The first mixed sale of racehorses for 2014 took place today at Clairefontaine racecourse, 2km from Deauville, and it was a fittingly grand affair. Some of the finest young colts and fillies were led into an auction room adjoining a swanky restaurant inside the grandstand clubhouse. Beneath gold chandeliers hanging from a vaulted roof, diners swilled red wine and ate moules frites, while hoping an accidental beckoning to the waiter didn't buy them more then they bargained for.
As the scattergun patter of the auctioneer described prices sometimes spiralling beyond €30,000, the lots themselves walked careful circuits of a makeshift parade ring, a white disk bearing their catalogue number adhered to their rumps. Only occasionally they jittered, whinnied and performed un-choreographed dressage dances towards the tables, but a sharp tug on the rope attached to the bridle usually brought them back into order--and added another few grand to the price.
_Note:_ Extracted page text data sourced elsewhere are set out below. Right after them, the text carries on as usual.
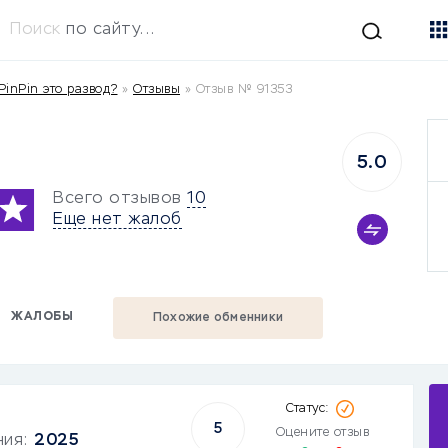
Поиск
по сайту...
PinPin это развод?
»
Отзывы
»
Отзыв № 91353
5.0
Всего отзывов
10
Еще нет жалоб
ЖАЛОБЫ
Похожие обменники
5
Оцените отзыв
ния:
2025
(To this untrained eye, the more skittish the beast the more dizzying the sum it commanded. Bidding started slowly for a feisty grey, for example, but hit €20,000 after it sidestepped alarmingly towards the bowls of moules.)
On the surface, Deauville is a sleepy locale, particularly from November to March, when the summer sun-seekers head elsewhere. But there is a lot more to this place than meets the eye, including an international film festival and two racecourses. The town lies at the centre of France's prime horse-breeding country and potential buyers from around the world had descended for this sale of nearly 130 of the best.
Horse-racing, like high stakes poker, attracts only the biggest bankrolls, but in place of the hoodies and sunglasses of the poker tables, the potential buyers here were kitted out in wax jackets and tweed caps. Instead of a stack of chips for a four or five figure outlay, they got themselves some prime livestock and a multi-year commitment, but a potentially enormous ROI.
Much like our own EPT Live, the action was being reported and live-streamed on France-Sire.com, allowing absent bidders from across the world to join the party. A small army of auctioneers' agents was scattered among the crowd, receiving text messages and phone calls detailing bids. They whooped when they received a bid to alert the main auctioneer and the figures on several banks of TV monitors crept upward.
Meanwhile back on the floor of the restaurant-cum-auction-house-cum-paddock, one hopes the biggest tips went to those carrying the little brooms and shovels. It's a thankless task, but someone has to do it.